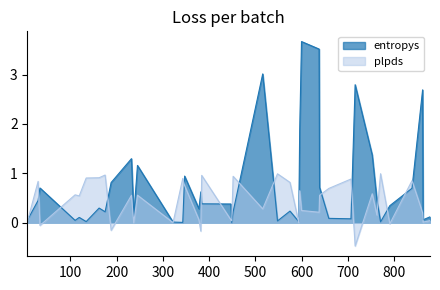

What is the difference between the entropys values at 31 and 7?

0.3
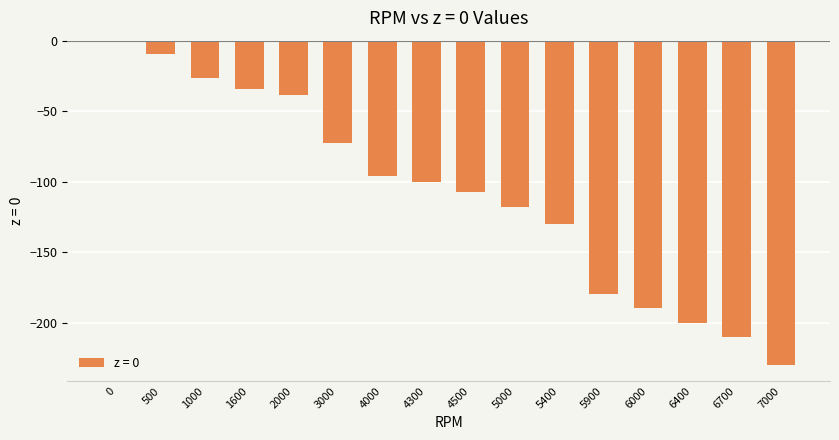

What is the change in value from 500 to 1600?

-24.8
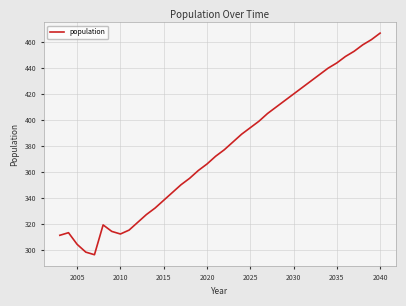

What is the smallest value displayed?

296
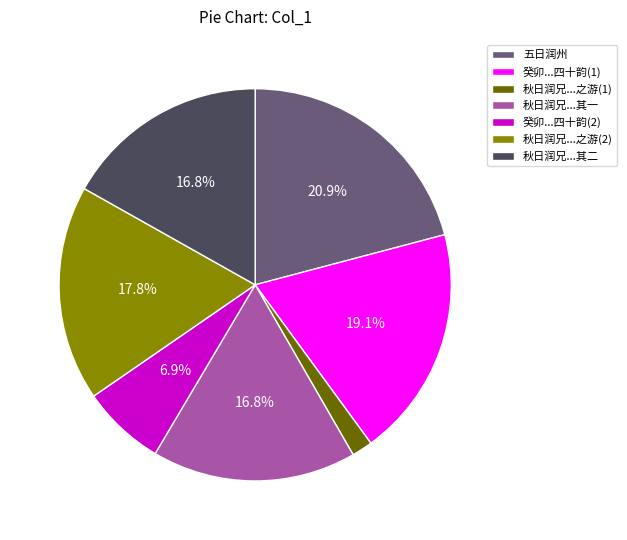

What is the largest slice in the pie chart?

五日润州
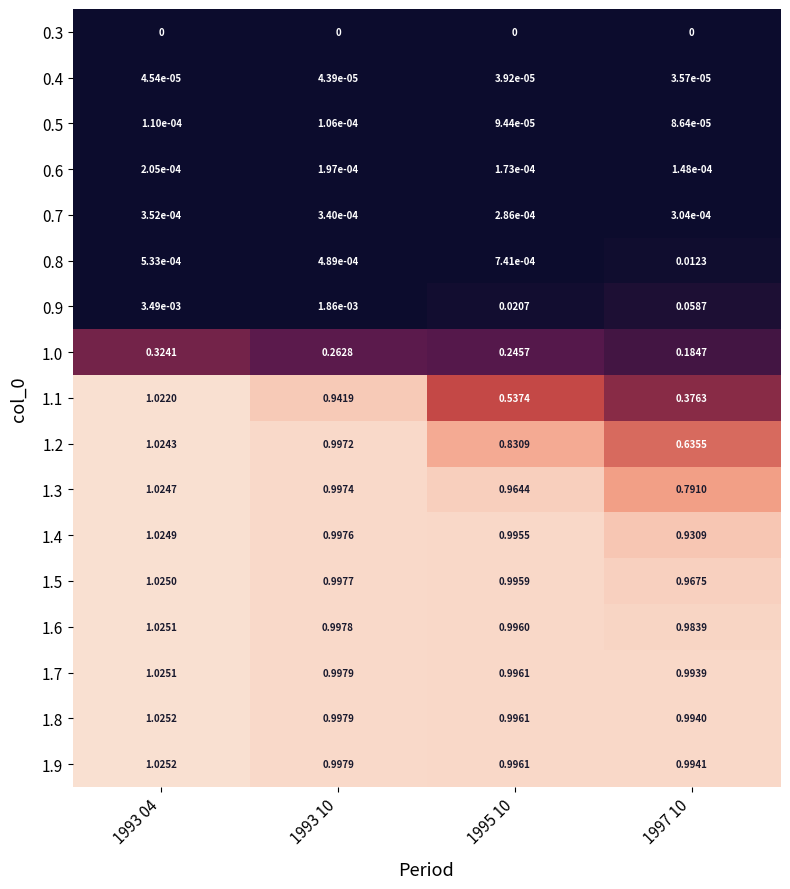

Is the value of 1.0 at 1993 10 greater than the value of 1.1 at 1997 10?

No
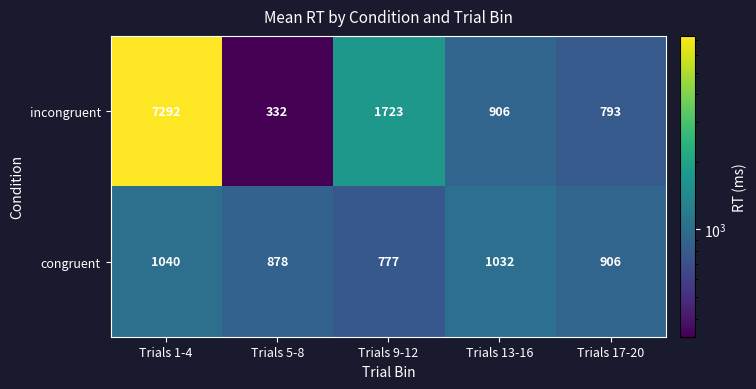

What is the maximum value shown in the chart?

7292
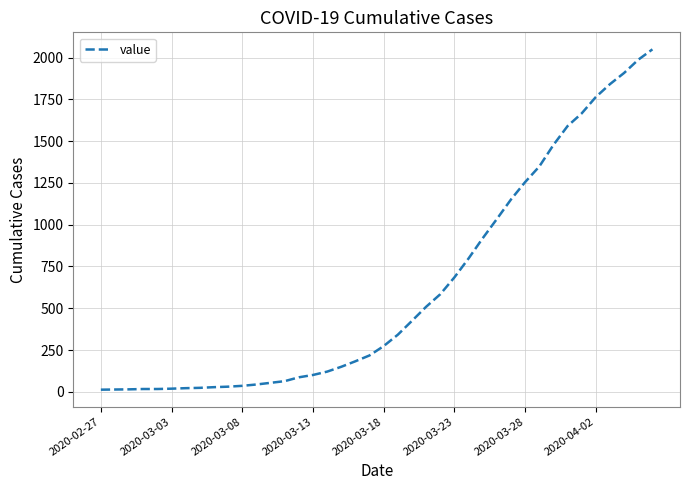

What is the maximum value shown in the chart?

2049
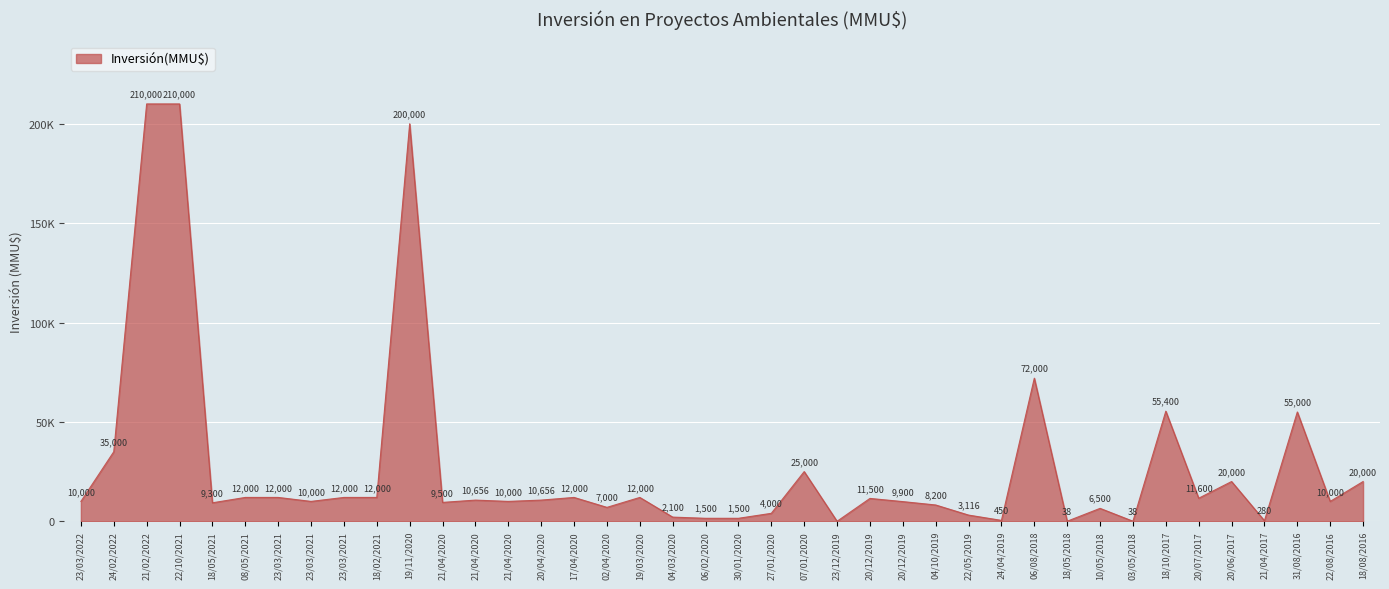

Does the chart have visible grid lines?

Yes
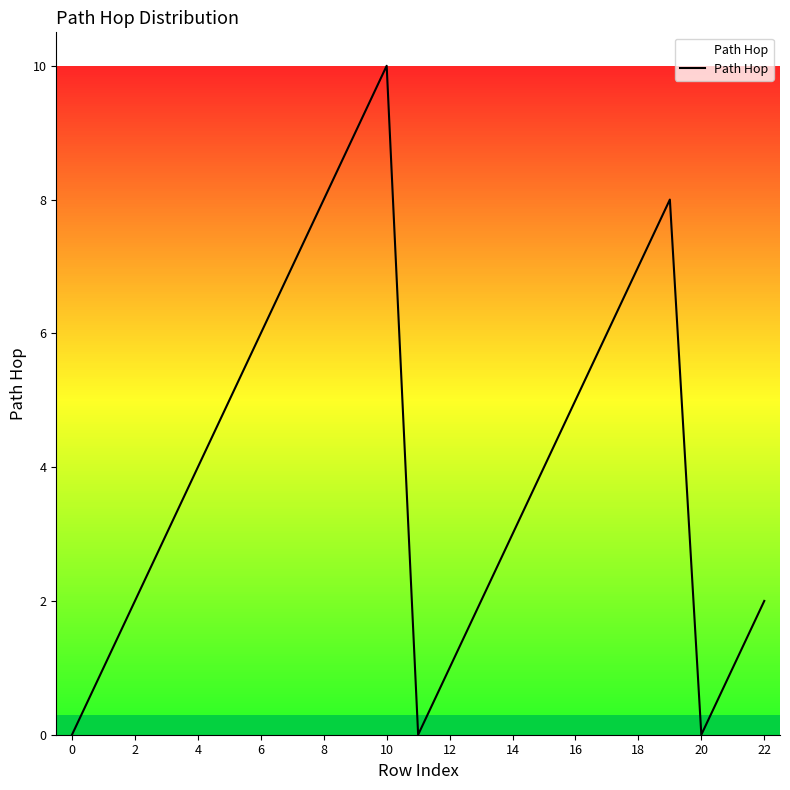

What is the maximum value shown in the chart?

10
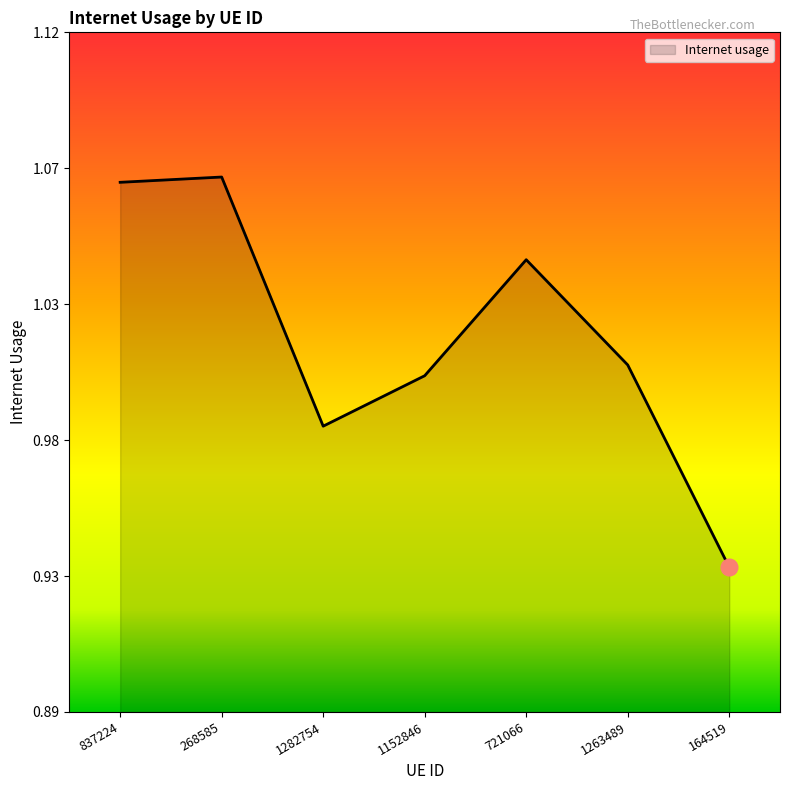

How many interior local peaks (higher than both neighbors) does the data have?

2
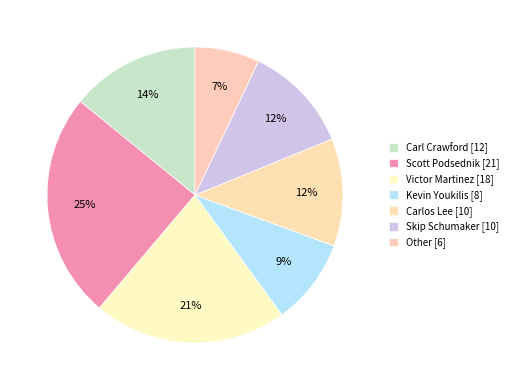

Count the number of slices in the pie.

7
------
**Assignment**
Determine how many lines in the rows above contain the string "What", matching case exactly, and give only that number.

**Written solution**
7